## [WHAT YOU WILL DO]
Copy everything in the flour discussion from "We have Plain" down to "useful ideas !", keeping every word unchanged.

Each country grows, mills, bleaches, and labels things a bit differently and it can make a big taste difference.

British Flour has baking powder it in. American all-purpose flour does not. It you get American Self-Raising flour, it will have baking powder in it but it also has salt.

To make an equivalent of British flour in the US, use all-purpose flour and add ~2 tsp of Baking powder for every 150g (140g=1cup) of flour.

Hope this helps!

We have Plain flour - all-purpose, and self-raising (rising), just like you, though ours lacks the salt.

steveastrouk (author) 4 years ago
So many useful ideas !
Thanks to everyone whose posted them.
maewert4 years ago
Maybe differences in the milk also? I understand US milk must be pasteurized and A and D fortified, etc. which effects our cheeses as well. Probably wouldn't affect the browning but possibly the flavor.

## [RECORDS]

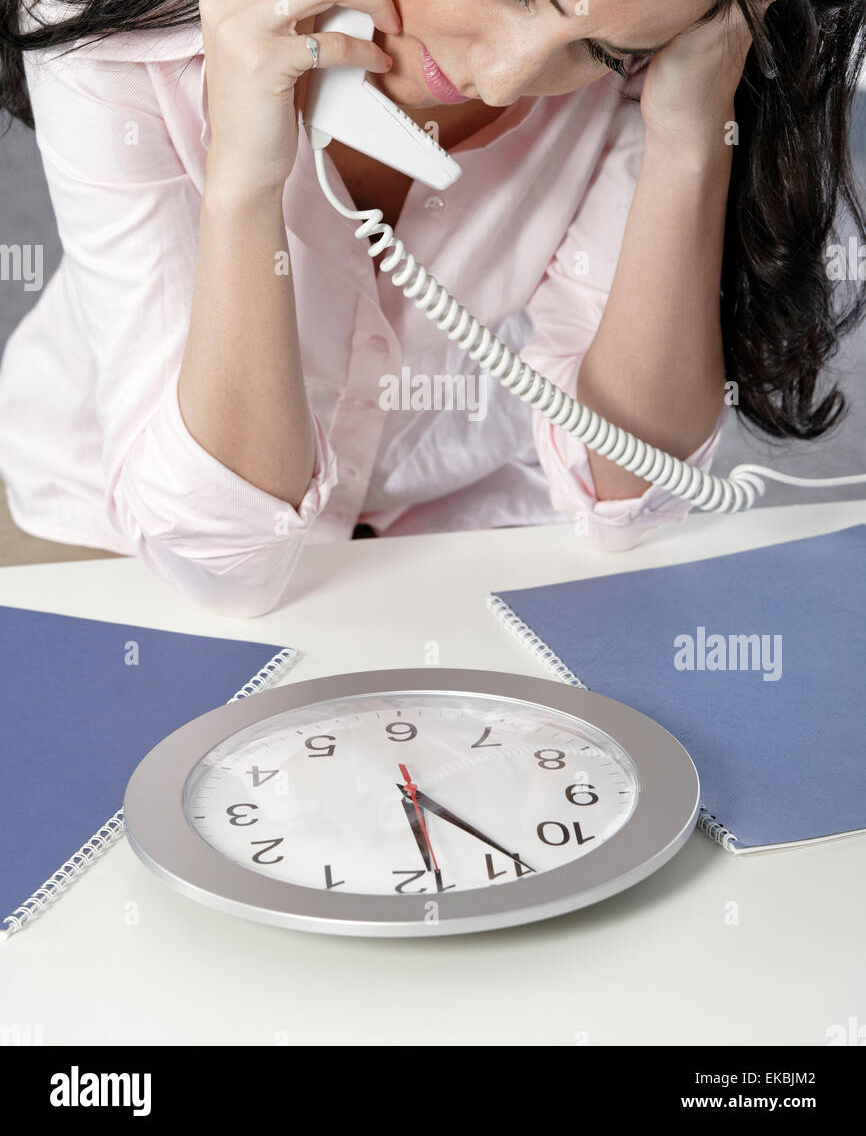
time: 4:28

...

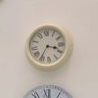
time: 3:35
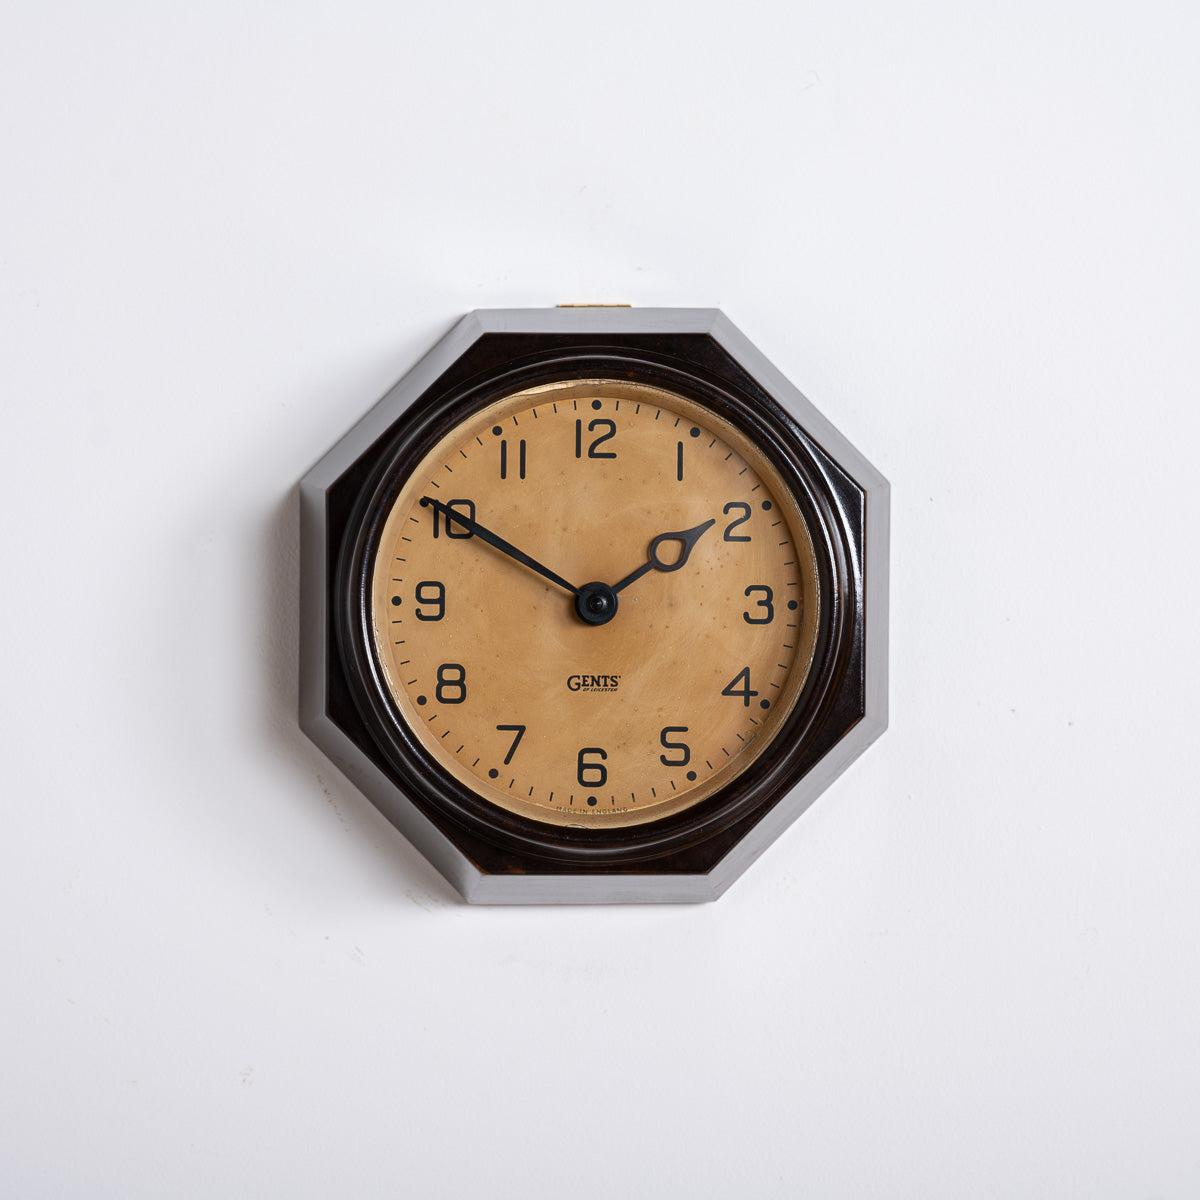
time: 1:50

==

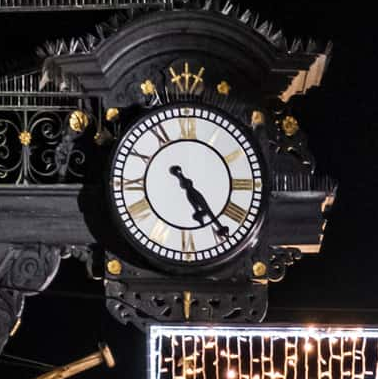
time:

## [FINAL ANSWER]
We have Plain flour - all-purpose, and self-raising (rising), just like you, though ours lacks the salt.

steveastrouk (author) 4 years ago
So many useful ideas !